Objective a: According to the sdmTMB reference page below, what should be passed to the spde argument?

Document passage:
══════════════════════════════
Fit a spatial or spatiotemporal GLMM with TMB. Particularly useful for species distribution models and relative abundance index standardization.

sdmTMB(
  formula,
  data,
  spde,
  time = NULL,
  family = gaussian(link = "identity"),
  time_varying = NULL,
  weights = NULL,
  extra_time = NULL,
  reml = FALSE,
  silent = TRUE,
  multiphase = TRUE,
  anisotropy = FALSE,
  control = sdmTMBcontrol(),
  enable_priors = FALSE,
  ar1_fields = FALSE,
  include_spatial = TRUE,
  spatial_trend = FALSE,
  spatial_only = identical(length(unique(data[[time]])), 1L),
  nlminb_loops = 1,
  newton_steps = 0,
  mgcv = TRUE,
  previous_fit = NULL,
  quadratic_roots = FALSE
)

Arguments

formula

Model formula. See the Details section below for how to specify offsets and threshold parameters. For index standardization, include 0 + as.factor(year) (or whatever the time column is called) in the formula.

data

A data frame.

spde

An object from make_mesh().

time

The time column (as character). Leave as NULL for a spatial-only model.

family

The family and link. Supports gaussian(), Gamma(), binomial(), poisson(), Beta(), nbinom2(), and tweedie()].

time_varying

An optional formula describing covariates that should be modelled as a random walk through time.

weights

Optional likelihood weights for the conditional model. Implemented as in glmmTMB. In other words, weights do not have to sum to one and are not internally modified.

extra_time

Optional extra time slices (e.g., years) to include for interpolation or forecasting with the predict function. See details section.

reml

Logical: use REML estimation rather than maximum likelihood?

silent

Silent or include optimization details?

multiphase

Logical: estimate the fixed and random effects in phases? Phases are usually faster and more stable.

anisotropy

Logical: allow for anisotropy? See plot_anisotropy().

control

Optimization control options. See sdmTMBcontrol().

enable_priors

Should weakly informative priors be enabled? Experimental and likely for use with the tmbstan package. Note that the priors are not yet sensible and Jacobian adjustments are not made. If you are interested in this functionality, please contact the developers.
══════════════════════════════
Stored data
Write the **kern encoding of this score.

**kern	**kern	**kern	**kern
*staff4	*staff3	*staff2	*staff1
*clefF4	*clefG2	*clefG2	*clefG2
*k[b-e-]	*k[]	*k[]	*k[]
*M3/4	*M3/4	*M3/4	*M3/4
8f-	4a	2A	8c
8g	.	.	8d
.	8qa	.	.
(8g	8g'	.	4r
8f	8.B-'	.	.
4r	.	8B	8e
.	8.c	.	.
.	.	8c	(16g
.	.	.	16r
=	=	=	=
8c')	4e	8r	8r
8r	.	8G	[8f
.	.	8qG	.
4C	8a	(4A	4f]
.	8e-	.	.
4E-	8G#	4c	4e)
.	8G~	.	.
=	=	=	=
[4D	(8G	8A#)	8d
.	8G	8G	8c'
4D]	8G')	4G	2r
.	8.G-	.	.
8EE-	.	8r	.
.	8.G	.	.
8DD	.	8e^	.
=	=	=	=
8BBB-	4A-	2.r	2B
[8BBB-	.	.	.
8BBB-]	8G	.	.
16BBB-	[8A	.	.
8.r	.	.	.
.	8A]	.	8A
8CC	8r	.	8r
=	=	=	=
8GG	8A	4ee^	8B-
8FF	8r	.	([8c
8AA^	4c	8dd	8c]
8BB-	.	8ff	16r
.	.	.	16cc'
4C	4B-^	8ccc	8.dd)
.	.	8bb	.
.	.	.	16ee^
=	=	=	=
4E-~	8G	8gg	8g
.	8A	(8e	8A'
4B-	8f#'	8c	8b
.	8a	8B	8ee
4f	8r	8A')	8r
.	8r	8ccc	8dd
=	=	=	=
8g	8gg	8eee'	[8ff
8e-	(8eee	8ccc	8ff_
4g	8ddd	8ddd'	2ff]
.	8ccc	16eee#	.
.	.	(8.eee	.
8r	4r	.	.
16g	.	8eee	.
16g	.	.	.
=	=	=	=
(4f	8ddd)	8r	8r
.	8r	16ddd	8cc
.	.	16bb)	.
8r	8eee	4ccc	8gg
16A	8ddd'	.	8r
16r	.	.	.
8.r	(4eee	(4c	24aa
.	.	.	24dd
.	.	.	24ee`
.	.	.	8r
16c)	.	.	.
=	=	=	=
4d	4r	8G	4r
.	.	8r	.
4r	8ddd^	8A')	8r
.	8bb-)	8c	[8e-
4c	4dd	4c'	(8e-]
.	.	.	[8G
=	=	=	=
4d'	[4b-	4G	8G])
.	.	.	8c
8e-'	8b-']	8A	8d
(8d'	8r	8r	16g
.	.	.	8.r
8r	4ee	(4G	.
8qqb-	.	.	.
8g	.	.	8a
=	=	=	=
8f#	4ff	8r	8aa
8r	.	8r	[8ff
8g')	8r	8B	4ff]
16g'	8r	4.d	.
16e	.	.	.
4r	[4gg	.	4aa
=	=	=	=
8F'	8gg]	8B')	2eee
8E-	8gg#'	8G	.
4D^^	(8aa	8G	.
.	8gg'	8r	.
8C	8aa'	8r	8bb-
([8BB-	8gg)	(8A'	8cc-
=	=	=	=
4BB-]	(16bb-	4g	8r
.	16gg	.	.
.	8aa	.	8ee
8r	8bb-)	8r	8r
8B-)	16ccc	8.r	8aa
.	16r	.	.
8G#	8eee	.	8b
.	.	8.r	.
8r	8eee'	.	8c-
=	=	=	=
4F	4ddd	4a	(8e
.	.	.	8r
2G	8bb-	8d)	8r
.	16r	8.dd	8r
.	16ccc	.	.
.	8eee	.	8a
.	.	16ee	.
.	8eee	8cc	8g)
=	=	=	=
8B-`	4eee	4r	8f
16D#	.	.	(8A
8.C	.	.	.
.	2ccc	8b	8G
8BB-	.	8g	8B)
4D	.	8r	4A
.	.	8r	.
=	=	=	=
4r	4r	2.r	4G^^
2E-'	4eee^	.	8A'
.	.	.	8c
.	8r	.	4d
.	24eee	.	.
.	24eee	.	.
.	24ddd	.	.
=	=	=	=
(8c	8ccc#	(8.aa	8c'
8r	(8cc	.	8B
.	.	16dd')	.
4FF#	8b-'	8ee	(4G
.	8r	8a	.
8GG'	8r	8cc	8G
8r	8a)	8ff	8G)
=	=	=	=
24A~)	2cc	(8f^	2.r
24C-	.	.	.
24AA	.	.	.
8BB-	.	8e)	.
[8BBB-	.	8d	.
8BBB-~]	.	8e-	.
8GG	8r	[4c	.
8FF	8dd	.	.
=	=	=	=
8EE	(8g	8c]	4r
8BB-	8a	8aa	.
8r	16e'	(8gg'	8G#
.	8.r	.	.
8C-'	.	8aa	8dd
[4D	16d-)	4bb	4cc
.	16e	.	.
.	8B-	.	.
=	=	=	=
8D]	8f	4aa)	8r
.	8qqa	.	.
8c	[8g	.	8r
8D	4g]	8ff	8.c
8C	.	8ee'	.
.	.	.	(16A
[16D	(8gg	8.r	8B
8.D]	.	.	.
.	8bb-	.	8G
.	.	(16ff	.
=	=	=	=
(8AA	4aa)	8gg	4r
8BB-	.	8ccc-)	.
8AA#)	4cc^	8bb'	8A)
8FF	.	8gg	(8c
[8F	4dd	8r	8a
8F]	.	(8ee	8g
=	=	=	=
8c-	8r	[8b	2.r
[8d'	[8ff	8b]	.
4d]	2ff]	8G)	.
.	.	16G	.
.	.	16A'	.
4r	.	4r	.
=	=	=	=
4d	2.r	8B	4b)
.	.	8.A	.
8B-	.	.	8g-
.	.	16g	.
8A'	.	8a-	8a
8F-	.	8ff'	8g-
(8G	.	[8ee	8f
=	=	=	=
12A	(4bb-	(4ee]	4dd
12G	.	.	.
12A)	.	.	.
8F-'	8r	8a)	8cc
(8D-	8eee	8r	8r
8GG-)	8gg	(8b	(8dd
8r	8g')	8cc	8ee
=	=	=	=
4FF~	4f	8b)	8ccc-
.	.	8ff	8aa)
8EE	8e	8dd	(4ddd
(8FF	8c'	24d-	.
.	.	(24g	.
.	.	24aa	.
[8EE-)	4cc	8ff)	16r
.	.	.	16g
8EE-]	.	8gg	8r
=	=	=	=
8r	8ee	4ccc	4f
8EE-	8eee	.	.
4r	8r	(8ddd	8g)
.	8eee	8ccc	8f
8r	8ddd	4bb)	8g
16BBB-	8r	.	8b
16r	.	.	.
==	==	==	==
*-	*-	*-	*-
══════════════════════════════
Objective b: How many lines in the records above contain the string "kern"? Reply with the number only.

Correct result a: An object from make_mesh().

Correct result b: 2